What Is Stockholm Syndrome? This Is How The Phenomenon Can Take Over Your Life
If you haven't heard by now, R. Kelly is back at it again with his perverted, Pied-Piper ways.
On July 17, BuzzFeed published a disturbing, bombshell account of the R&B singer's abusive "cult," in which he's allegedly holding young women hostage and tearing them apart from their families.
According to Jim DeRogatis, the reporter who first broke the story on the infamous R. Kelly sex tape almost a decade ago, “six women live in properties rented by Kelly in Chicago and the Atlanta suburbs, and he controls every aspect of their lives: dictating what they eat, how they dress, when they bathe, when they sleep, and how they engage in sexual encounters that he records.”
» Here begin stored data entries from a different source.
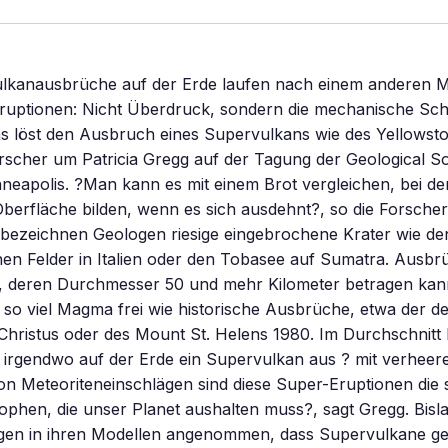
ulkanausbrüche auf der Erde laufen nach einem anderen M
ruptionen: Nicht Überdruck, sondern die mechanische Sc
ns löst den Ausbruch eines Supervulkans wie des Yellowst
rscher um Patricia Gregg auf der Tagung der Geological So
neapolis. ?Man kann es mit einem Brot vergleichen, bei d
Oberfläche bilden, wenn es sich ausdehnt?, so die Forscheri
bezeichnen Geologen riesige eingebrochene Krater wie de
hen Felder in Italien oder den Tobasee auf Sumatra. Ausbr
, deren Durchmesser 50 und mehr Kilometer betragen kann
so viel Magma frei wie historische Ausbrüche, etwa der d
hristus oder des Mount St. Helens 1980. Im Durchschnitt b
 irgendwo auf der Erde ein Supervulkan aus ? mit verheer
n Meteoriteneinschlägen sind diese Super-Eruptionen die
phen, die unser Planet aushalten muss?, sagt Gregg. Bisla
gen in ihren Modellen angenommen, dass Supervulkane g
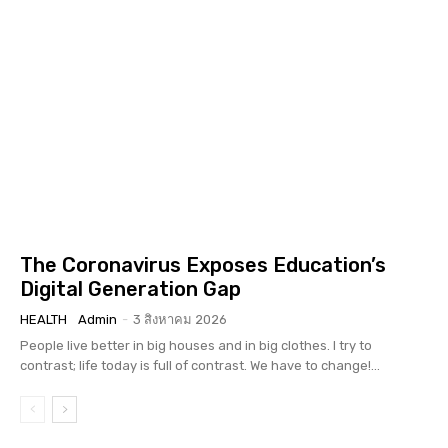
The Coronavirus Exposes Education’s
Digital Generation Gap
HEALTH
Admin
-
3 สิงหาคม 2026
People live better in big houses and in big clothes. I try to
contrast; life today is full of contrast. We have to change!...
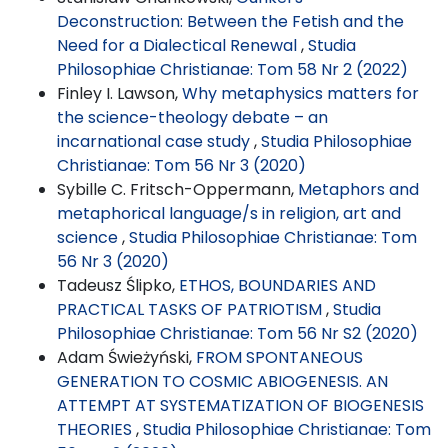
Deconstruction: Between the Fetish and the
Need for a Dialectical Renewal
,
Studia
Philosophiae Christianae: Tom 58 Nr 2 (2022)
Finley I. Lawson,
Why metaphysics matters for
the science-theology debate – an
incarnational case study
,
Studia Philosophiae
Christianae: Tom 56 Nr 3 (2020)
Sybille C. Fritsch-Oppermann,
Metaphors and
metaphorical language/s in religion, art and
science
,
Studia Philosophiae Christianae: Tom
56 Nr 3 (2020)
Tadeusz Ślipko,
ETHOS, BOUNDARIES AND
PRACTICAL TASKS OF PATRIOTISM
,
Studia
Philosophiae Christianae: Tom 56 Nr S2 (2020)
Adam Świeżyński,
FROM SPONTANEOUS
GENERATION TO COSMIC ABIOGENESIS. AN
ATTEMPT AT SYSTEMATIZATION OF BIOGENESIS
THEORIES
,
Studia Philosophiae Christianae: Tom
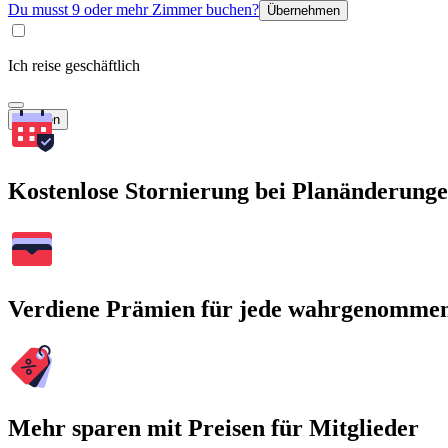
Du musst 9 oder mehr Zimmer buchen?
Übernehmen
Ich reise geschäftlich
Suchen
Kostenlose Stornierung bei Planänderung
Verdiene Prämien für jede wahrgenomme
Mehr sparen mit Preisen für Mitglieder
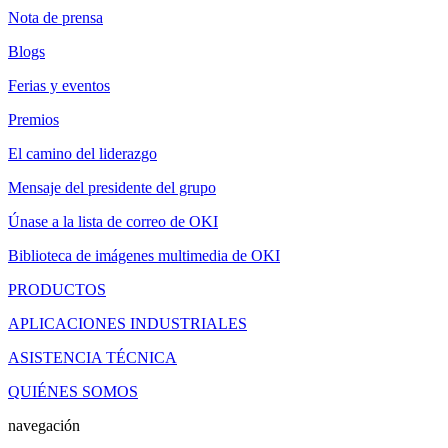
Nota de prensa
Blogs
Ferias y eventos
Premios
El camino del liderazgo
Mensaje del presidente del grupo
Únase a la lista de correo de OKI
Biblioteca de imágenes multimedia de OKI
PRODUCTOS
APLICACIONES INDUSTRIALES
ASISTENCIA TÉCNICA
QUIÉNES SOMOS
navegación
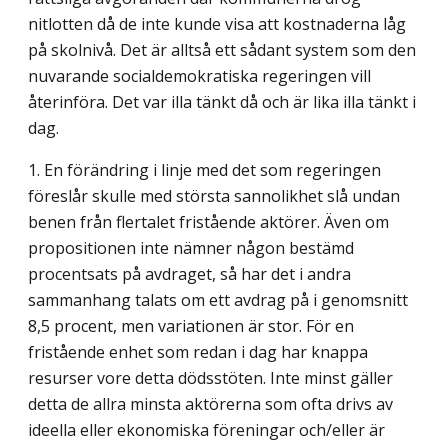
nitlotten då de inte kunde visa att kostnaderna låg
på skolnivå. Det är alltså ett sådant system som den
nuvarande socialdemokratiska regeringen vill
återinföra. Det var illa tänkt då och är lika illa tänkt i
dag.
1. En förändring i linje med det som regeringen
föreslår skulle med största sanno­likhet slå undan
benen från flertalet fristående aktörer. Även om
propositionen inte nämner någon bestämd
procentsats på avdraget, så har det i andra
sammanhang talats om ett avdrag på i genomsnitt
8,5 procent, men variationen är stor. För en
fristående enhet som redan i dag har knappa
resurser vore detta dödsstöten. Inte minst gäller
detta de allra minsta aktörerna som ofta drivs av
ideella eller ekonomiska föreningar och/eller är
One of the six women is 21-year-old Joycelyn Savage, whose family held a news conference Monday to accuse Kelly of essentially forcing Savage and the other women to be his personal sex slaves, according to TMZ.
But then Savage herself made a video to address her parents' (and the world's) concerns, stating she is totally fine, she is “in a happy place in [her] life,” and she “is not being brainwashed.”
Savage said the last time she spoke with her parents was about six months ago. When asked where she resides, she refused to say.
Her father, who saw this video with the rest of the world, believes Savage is suffering from what is called Stockholm syndrome.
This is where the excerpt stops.